There are no inheritance, gift or wealth taxes in Malta. At the same time, tax is imposed on the transfer of certain capital assets such as immovable property and shares. The CfR have not yet issued any guidelines on taxation after the transfer of crypto assets as gifts. At this stage, one should analyse carefully the tax liability upon sale of non-virtual assets and apply the same principles to crypto assets.

22. Are crypto assets subject to exit tax?

ATAD rules have been implemented in Malta on the 1 st of January 2019 with the exception of Exit tax rules which were applicable from the 1 st of January 2020. To date, the CfR has not issued any guidelines on exit tax treatment of crypto assets. One

needs to analyse if these assets were being kept as a long-term investment or trading purposes.

In the case of long-term held assets, one needs to analyse the residence state of the blockchain in question due to the decentralised blockchain system, and subsequently analyse tax consequences in the case that the same transaction was in fiat currency or any other asset held in Malta.

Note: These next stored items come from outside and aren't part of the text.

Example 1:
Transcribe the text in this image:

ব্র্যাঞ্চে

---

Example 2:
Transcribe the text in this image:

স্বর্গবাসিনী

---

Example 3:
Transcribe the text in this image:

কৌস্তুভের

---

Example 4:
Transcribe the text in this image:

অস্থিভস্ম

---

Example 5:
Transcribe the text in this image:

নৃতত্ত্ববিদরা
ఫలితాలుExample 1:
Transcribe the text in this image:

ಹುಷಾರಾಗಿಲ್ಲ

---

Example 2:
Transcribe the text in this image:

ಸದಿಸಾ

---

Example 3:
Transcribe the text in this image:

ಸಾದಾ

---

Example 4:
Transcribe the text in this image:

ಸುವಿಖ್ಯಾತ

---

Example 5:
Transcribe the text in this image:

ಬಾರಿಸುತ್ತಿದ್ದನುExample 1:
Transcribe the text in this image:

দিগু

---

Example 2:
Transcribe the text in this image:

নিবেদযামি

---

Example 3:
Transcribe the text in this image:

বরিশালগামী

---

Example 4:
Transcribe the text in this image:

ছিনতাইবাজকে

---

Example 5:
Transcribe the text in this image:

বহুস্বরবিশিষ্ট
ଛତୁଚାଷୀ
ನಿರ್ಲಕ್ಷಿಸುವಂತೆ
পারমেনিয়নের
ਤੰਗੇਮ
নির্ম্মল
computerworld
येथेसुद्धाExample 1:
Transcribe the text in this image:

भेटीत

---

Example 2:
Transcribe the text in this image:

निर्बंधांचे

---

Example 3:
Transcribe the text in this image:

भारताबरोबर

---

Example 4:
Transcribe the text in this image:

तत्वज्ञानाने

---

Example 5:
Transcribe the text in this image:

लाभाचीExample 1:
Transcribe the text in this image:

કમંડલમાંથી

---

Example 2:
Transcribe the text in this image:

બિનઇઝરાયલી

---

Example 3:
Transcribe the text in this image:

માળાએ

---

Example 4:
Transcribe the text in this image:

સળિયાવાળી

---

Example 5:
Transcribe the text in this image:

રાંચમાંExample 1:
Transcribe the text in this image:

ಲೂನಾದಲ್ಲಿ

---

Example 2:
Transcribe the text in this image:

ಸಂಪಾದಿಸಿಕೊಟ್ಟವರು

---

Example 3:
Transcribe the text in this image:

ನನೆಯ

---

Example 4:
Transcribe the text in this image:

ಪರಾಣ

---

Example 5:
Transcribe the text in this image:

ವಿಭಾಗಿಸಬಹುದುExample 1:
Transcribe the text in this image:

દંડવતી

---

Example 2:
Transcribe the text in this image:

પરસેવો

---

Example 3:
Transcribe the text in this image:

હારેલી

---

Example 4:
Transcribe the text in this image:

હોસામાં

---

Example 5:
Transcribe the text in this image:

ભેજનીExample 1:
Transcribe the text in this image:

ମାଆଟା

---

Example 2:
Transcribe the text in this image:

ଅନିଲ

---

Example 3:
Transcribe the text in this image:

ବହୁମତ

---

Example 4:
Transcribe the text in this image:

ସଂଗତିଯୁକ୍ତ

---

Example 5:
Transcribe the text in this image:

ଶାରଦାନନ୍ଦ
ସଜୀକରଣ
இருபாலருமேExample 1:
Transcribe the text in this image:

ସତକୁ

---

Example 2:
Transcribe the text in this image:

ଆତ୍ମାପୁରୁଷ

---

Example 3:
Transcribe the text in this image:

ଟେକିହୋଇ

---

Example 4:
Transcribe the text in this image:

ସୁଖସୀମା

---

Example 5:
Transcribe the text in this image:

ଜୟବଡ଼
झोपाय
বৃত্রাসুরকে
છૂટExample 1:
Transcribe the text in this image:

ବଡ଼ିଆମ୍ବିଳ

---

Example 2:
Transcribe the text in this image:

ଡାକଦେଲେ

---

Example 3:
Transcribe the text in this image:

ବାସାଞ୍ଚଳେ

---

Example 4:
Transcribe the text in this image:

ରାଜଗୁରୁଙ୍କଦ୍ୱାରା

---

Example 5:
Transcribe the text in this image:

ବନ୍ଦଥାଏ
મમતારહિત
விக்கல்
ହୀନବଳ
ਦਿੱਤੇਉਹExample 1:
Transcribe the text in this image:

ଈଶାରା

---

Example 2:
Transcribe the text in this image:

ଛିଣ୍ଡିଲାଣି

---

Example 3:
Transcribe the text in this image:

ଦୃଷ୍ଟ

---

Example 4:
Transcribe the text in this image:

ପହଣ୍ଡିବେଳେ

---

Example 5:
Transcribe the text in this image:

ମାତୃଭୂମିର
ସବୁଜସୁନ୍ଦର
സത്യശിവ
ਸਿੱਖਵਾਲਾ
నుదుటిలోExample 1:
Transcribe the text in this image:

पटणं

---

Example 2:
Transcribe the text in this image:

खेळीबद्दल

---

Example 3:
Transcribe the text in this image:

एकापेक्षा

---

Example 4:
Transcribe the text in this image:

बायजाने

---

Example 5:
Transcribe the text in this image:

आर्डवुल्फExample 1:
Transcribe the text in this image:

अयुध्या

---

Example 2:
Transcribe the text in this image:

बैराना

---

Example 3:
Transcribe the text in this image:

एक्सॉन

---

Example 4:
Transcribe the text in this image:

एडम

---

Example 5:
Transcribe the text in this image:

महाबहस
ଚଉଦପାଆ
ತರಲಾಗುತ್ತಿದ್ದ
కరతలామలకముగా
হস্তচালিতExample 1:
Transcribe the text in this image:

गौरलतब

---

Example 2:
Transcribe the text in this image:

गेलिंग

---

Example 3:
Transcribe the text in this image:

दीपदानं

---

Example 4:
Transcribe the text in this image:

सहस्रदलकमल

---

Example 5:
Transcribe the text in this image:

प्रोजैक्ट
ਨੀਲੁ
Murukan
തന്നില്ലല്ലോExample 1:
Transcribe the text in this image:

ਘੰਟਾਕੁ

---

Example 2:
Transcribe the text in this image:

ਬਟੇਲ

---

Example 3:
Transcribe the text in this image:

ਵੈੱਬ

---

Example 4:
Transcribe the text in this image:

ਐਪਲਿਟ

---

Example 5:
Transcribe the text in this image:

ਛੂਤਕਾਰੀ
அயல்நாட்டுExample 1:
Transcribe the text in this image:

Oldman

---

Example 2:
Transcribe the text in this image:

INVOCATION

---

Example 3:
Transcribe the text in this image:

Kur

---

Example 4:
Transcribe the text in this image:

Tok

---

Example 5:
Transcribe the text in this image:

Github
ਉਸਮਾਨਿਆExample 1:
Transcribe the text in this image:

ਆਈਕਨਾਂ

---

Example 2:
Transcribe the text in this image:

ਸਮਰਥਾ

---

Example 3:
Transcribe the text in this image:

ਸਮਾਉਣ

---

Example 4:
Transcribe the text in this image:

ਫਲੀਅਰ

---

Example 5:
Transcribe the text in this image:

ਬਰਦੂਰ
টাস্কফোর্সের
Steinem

23. Can mining trigger gambling tax?

Gaming tax in Malta is at a rate of 5% on gaming revenue for Malta based players. In mining, one is preparing and processing transactions or producing new bitcoin. Alternatively, mining is also necessary for miners to make the payment network trustworthy and secure by verifying its transaction information. Therefore this process does not fall under gambling which is a mere dependence of luck unlike mining which is a service being provided to the blockchain company.

A person who is not a professional gamer shall include all income gained from gambling in the “Other Income” section of the Tax Return and tax on progressive rates appropriately. In the case of a professional gamer who undertakes this job on a full-time basis, would usually be classified between self-employed gambling. For tax purposes, all income shall be listed in tax return and taxed on progressive rates.

24. What documentation requirements exist for taxpayers regarding crypto assets?

Tax payers are to maintain all necessary records and documentation as would be required if they were to receive income, gains or profits from ordinary activities. In

the CfR guidance note the CfR states that “Any obligation under the Income Tax Acts to keep proper records applies to transactions involving DLT assets. Values expressed in a cryptocurrency will need to be translated to the reporting currency in which the taxpayer presents its financial statements. Applicable sanctions in terms of the said Acts shall apply where proper records are not kept and where there is failure to report and pay any liability to tax.”

25. What measures have tax authorities undertaken in the past to ensure crypto tax compliance?

The field of crypto tax compliance is a relatively new area and the tax authorities are still developing their policies and procedures. Nonetheless the CfR has issued its guidance which is available to the general public in relation to its expectations for the treatment of income or gains from crypto assets.

26. Are crypto exchanges subject to CRS/ FATCA?

Due to the uncertainty in the respect to FATCA, US investors or clients of Maltese crypto-exchanges should verify on a regular basis their US tax obligations, including FATCA.

Currently no reporting is required under FBAR (“Foreign Bank Account Reporting”) as noted by FinCEn (“Financial Crimes Enforcement Network”) which in mid-2019 reported that the list “types of reportable accounts” currently do not include crypto currency accounts.

27. Is it possible to discharge tax debts with crypto assets?

The Maltese CfR to date does not accept payments of dues to it in crypto assets.